Пэтти испытующе взглянула на неё и допила второй бокал вина.
— Но, раз он имел привычку всё записывать, я подумала, что он не мог уйти из жизни, не оставив предсмертной записки, — добавила Линдси. — Мне казалось, он из тех людей, кто непременно объяснил бы нам, почему он так поступил.
— А никакой записки не было, Линдси. Поверь, я обыскала весь дом. Разумеется, оставь он записку, нам всем было бы гораздо легче. Но причины мы никогда не узнаем. Так что всем нам придется жить в неведении.
— Да, конечно, — вздохнула Линдси. — Есть мысли по поводу того, что его терзало? Если это, конечно, не что-то сугубо личное?
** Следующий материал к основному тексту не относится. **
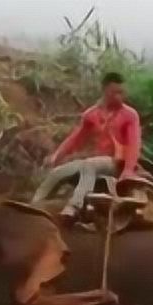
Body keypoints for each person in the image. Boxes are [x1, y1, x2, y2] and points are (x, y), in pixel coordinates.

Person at [32, 71, 142, 219]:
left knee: (89, 164)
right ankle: (33, 205)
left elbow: (134, 144)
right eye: (115, 93)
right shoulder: (92, 114)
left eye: (121, 93)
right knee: (57, 173)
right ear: (104, 91)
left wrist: (128, 169)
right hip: (94, 163)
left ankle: (74, 205)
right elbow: (75, 138)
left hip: (115, 162)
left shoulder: (130, 115)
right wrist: (57, 156)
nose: (119, 96)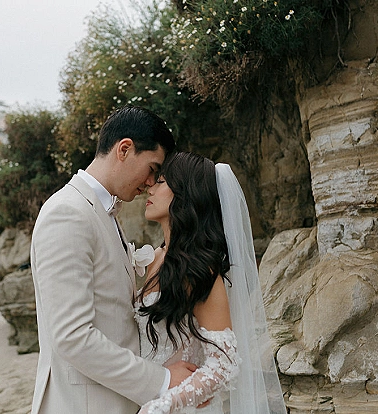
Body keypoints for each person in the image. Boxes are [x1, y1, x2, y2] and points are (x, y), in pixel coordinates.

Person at [30, 106, 197, 414]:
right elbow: (72, 336)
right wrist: (160, 380)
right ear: (124, 149)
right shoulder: (68, 214)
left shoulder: (101, 211)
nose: (151, 182)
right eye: (152, 168)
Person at [136, 152, 287, 413]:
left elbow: (223, 362)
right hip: (143, 393)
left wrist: (164, 405)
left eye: (161, 182)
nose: (150, 185)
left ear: (184, 195)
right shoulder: (153, 257)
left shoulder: (197, 270)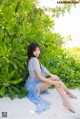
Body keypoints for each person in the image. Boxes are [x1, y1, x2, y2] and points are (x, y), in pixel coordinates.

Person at [24, 42, 77, 114]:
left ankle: (68, 93)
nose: (37, 52)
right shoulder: (34, 60)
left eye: (38, 50)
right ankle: (66, 101)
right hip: (33, 87)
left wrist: (51, 75)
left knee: (56, 79)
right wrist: (53, 82)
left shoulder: (34, 59)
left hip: (32, 84)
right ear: (31, 51)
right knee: (57, 82)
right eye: (35, 50)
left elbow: (43, 69)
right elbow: (40, 77)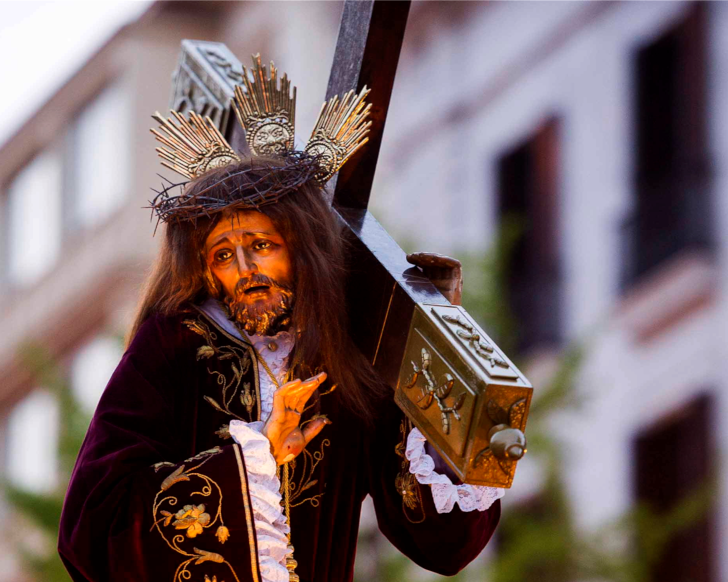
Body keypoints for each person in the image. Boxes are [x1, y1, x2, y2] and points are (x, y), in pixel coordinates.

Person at [58, 57, 504, 582]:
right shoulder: (176, 342)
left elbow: (442, 541)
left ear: (302, 249)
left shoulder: (348, 362)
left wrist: (432, 353)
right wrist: (255, 456)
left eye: (261, 246)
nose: (245, 270)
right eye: (223, 255)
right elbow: (94, 523)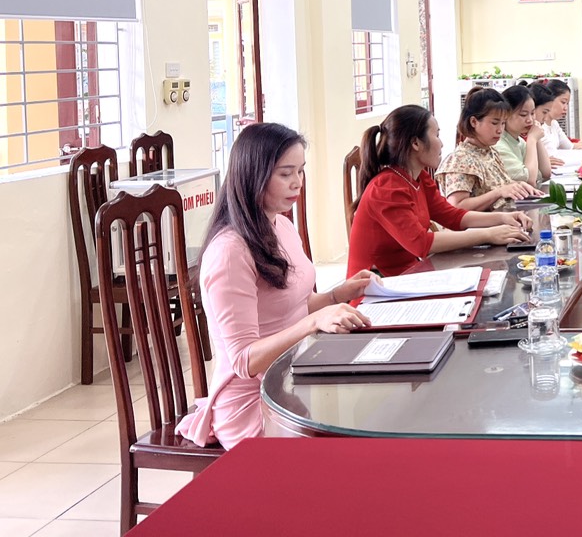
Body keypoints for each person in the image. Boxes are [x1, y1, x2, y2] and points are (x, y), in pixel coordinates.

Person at [178, 123, 377, 449]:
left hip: (293, 374)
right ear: (254, 175)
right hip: (253, 402)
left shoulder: (281, 225)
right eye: (286, 173)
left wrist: (337, 295)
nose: (297, 182)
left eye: (300, 171)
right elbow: (245, 360)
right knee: (352, 442)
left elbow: (294, 305)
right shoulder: (229, 252)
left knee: (372, 408)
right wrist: (314, 322)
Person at [347, 105, 530, 278]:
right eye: (437, 135)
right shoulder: (386, 188)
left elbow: (452, 216)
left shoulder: (419, 178)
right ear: (416, 143)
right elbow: (421, 244)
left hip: (408, 276)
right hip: (376, 287)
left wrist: (502, 218)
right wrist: (488, 234)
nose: (441, 144)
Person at [437, 87, 540, 210]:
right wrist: (499, 193)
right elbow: (457, 206)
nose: (500, 130)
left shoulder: (491, 152)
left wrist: (517, 185)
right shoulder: (460, 159)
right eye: (494, 123)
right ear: (474, 122)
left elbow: (498, 186)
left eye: (503, 123)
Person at [496, 83, 550, 183]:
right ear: (506, 115)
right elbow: (530, 180)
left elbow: (545, 173)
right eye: (523, 115)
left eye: (532, 113)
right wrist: (532, 139)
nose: (530, 120)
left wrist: (536, 138)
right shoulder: (498, 145)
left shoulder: (519, 141)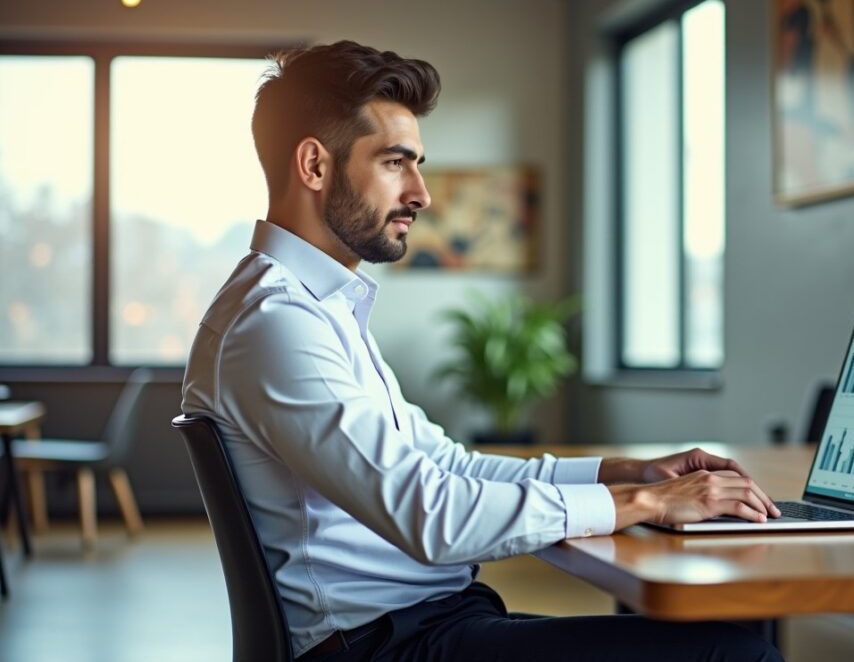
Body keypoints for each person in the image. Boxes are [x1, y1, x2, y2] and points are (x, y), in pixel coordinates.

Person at [182, 40, 784, 662]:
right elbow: (431, 513)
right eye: (395, 163)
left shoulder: (317, 308)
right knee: (735, 657)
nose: (421, 193)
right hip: (385, 646)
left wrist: (627, 474)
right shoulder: (277, 324)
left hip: (423, 624)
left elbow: (446, 467)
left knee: (720, 645)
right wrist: (647, 503)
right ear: (313, 165)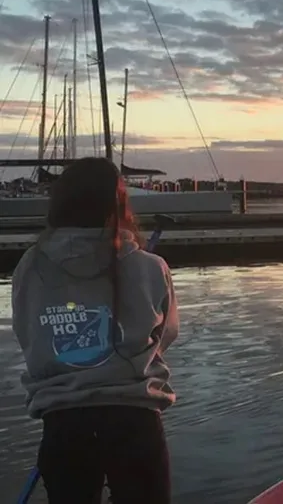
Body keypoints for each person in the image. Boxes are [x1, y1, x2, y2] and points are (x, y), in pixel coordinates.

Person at [11, 157, 179, 504]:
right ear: (118, 205)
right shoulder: (151, 267)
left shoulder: (29, 265)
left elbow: (28, 333)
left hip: (64, 424)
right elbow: (166, 335)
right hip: (135, 422)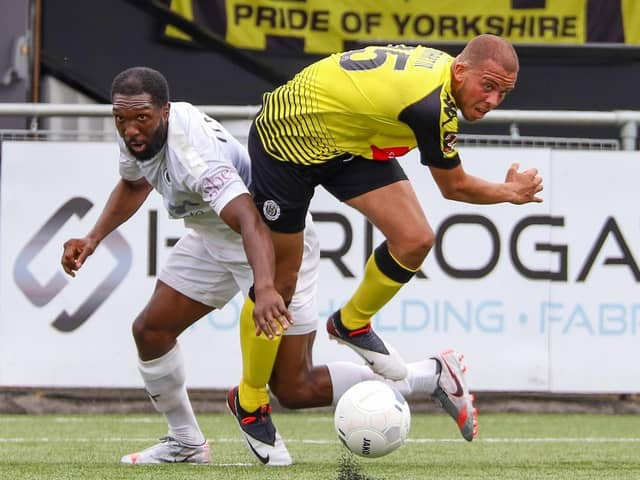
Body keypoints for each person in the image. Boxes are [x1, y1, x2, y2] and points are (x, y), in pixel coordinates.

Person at [60, 66, 467, 467]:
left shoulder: (195, 157)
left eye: (140, 118)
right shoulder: (137, 133)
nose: (130, 128)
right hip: (212, 237)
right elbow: (134, 183)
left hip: (276, 245)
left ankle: (428, 376)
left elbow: (252, 221)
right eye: (121, 118)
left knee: (294, 387)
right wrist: (93, 237)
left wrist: (268, 287)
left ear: (164, 111)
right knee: (151, 331)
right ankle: (185, 442)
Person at [235, 33, 543, 455]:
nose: (492, 101)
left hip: (346, 138)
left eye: (503, 93)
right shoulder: (431, 105)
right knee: (280, 282)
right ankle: (250, 399)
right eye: (487, 87)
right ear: (459, 70)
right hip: (286, 142)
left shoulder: (444, 77)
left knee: (415, 239)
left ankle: (351, 323)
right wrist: (510, 192)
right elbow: (454, 188)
— Какое-то расследование, — пожала плечами Пэтти. — Ты ведь знаешь, что он каждое расследование принимал близко к сердцу. Такой уж был человек.
— Да.
Пэтти отнесла их пустые бокалы на кухню. Разговор был окончен. Линдси поняла, что ей пора уходить, оставить несчастную женщину в покое.
И все же у выхода, обнявшись с Пэтти, она не удержалась и спросила.
— А ты не догадываешься — какое?
— Что «какое»?
— Какое расследование его мучило? Может, тебе что-нибудь известно?
— Он не говорил. А я за двадцать лет супружества научилась не спрашивать. Один раз спросишь, потом так и будешь слушать про всякие ужасы, о которых предпочла бы не знать.
* * *
Проводив Линдси, Пэтти поставила бокалы в посудомоечную машину. Потом прошла в кабинет мужа и села за его стол.
Линдси хорошо знала Алана. Их связывали куда более тесные отношения, чем обычных сослуживцев. Они были почти как отец и дочь.
И Линдси не ошиблась.
Алан действительно оставил предсмертную записку.
Даже две.
Глава 35
В тот вечер соседская собака заливалась лаем, будто стояла насмерть, отражая натиск легиона опоссумов. Тявкала буквально на всё, обращая свой лай в сторону дома Линдси. Её хозяева, довольно приятные люди, клялись и божились, что им невдомёк, почему их нечистопородная мальтийская болонка донимает Линдси.
— Обычно она такая милашка, — утверждала соседка. — Иногда, бывает, разволнуется. Напрудит лужу. А вообще с ней никаких проблем.
То есть проблема во мне, что ли?
Линдси понимала, что бесполезно спорить с собачниками, особенно с хозяевами надоедливых «милашек».